Welcome to twinify’s documentation!#

twinify is a software package for privacy-preserving generation of a synthetic twin to a given sensitive tabular data set.

On a high level, twinify follows the differentially private data sharing process introduced by Jälkö et al. Depending on the nature of your data, twinify implements either the NAPSU-MQ approach described by Räisä et al. or finds an approximate parameter posterior for any probabilistic model you formulated using differentially private variational inference (DPVI). For the latter, twinify also offers automatic modelling for easy building of models fitting the data. If you have existing experience with NumPyro you can also implement your own model directly.

Documentation#

References#

    1. Jälkö, E. Lagerspetz, J. Haukka, S. Tarkoma, A. Honkela, and S. Kaski. “Privacy-preserving data sharing via probabilistic modelling”. In Patterns (2021), p. 100271.

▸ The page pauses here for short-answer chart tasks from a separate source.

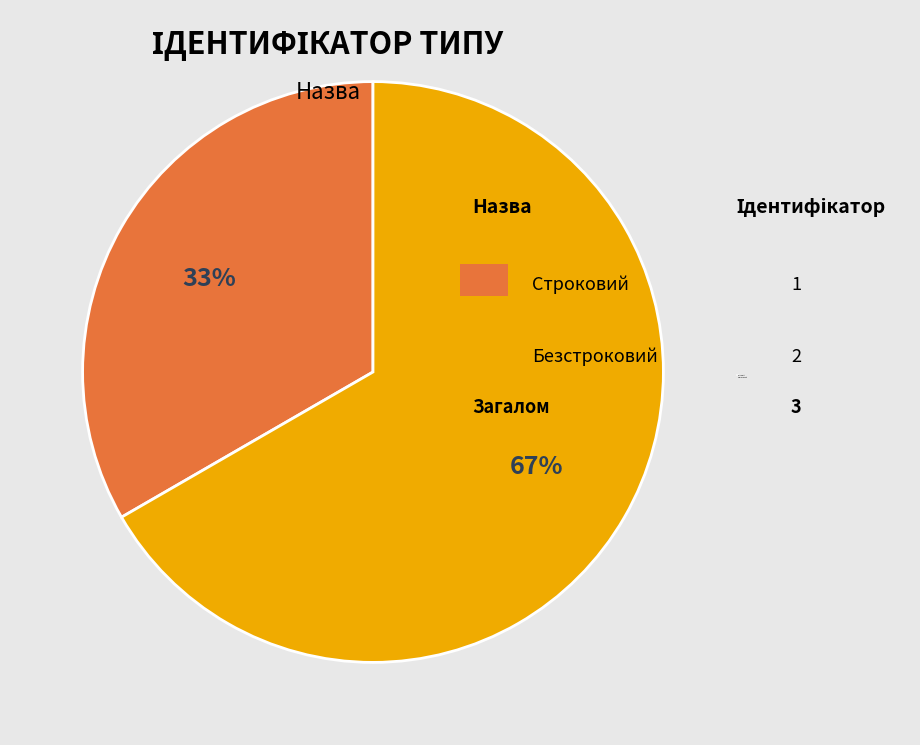

Combined, do Строковий and Безстроковий account for over 50%?

Yes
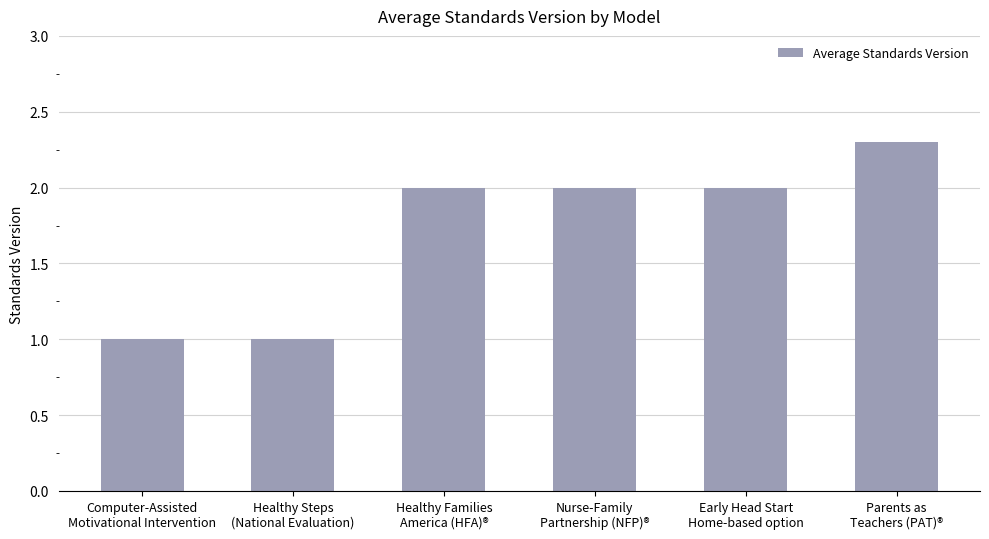

Which has a higher value, Computer-Assisted
Motivational Intervention or Nurse-Family
Partnership (NFP)®?

Nurse-Family
Partnership (NFP)®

    1. Räisä, J. Jälkö, S. Kaski, and A. Honkela. “Noise-Aware Statistical Inference with Differentially Private Synthetic Data”. arXiv: 2205.14485. 2022.

BibTeX#

@article{jalko19,
    title={Privacy-preserving data sharing via probabilistic modelling},
    author={Joonas Jälkö and Eemil Lagerspetz and Jari Haukka and Sasu Tarkoma and Samuel Kaski and Antti Honkela},
    year={2021},
    journal={Patterns},
    volume={2},
    number={7},
    publisher={Elsevier}
}


@article{raisa22,
    title={Noise-Aware Statistical Inference with Differentially Private Synthetic Data},
    author={Ossi Räisä and Joonas Jälkö and Samuel Kaski and Antti Honkela},
    year={2022},
    publisher = {arXiv},
    url = {https://arxiv.org/abs/2205.14485}
}

Versioning#

twinify version numbers adhere to Semantic Versioning. Changes between releases are tracked in ChangeLog.txt.

License#

twinify’s code base is licensed under the Apache License 2.0.

Some files of the accompanying documentation and examples may be licensed differently. You can find an annotation about which license applies in the beginning of each file using SPDX tags (or in a separate file named <file>.license for files where this information cannot be directly embedded).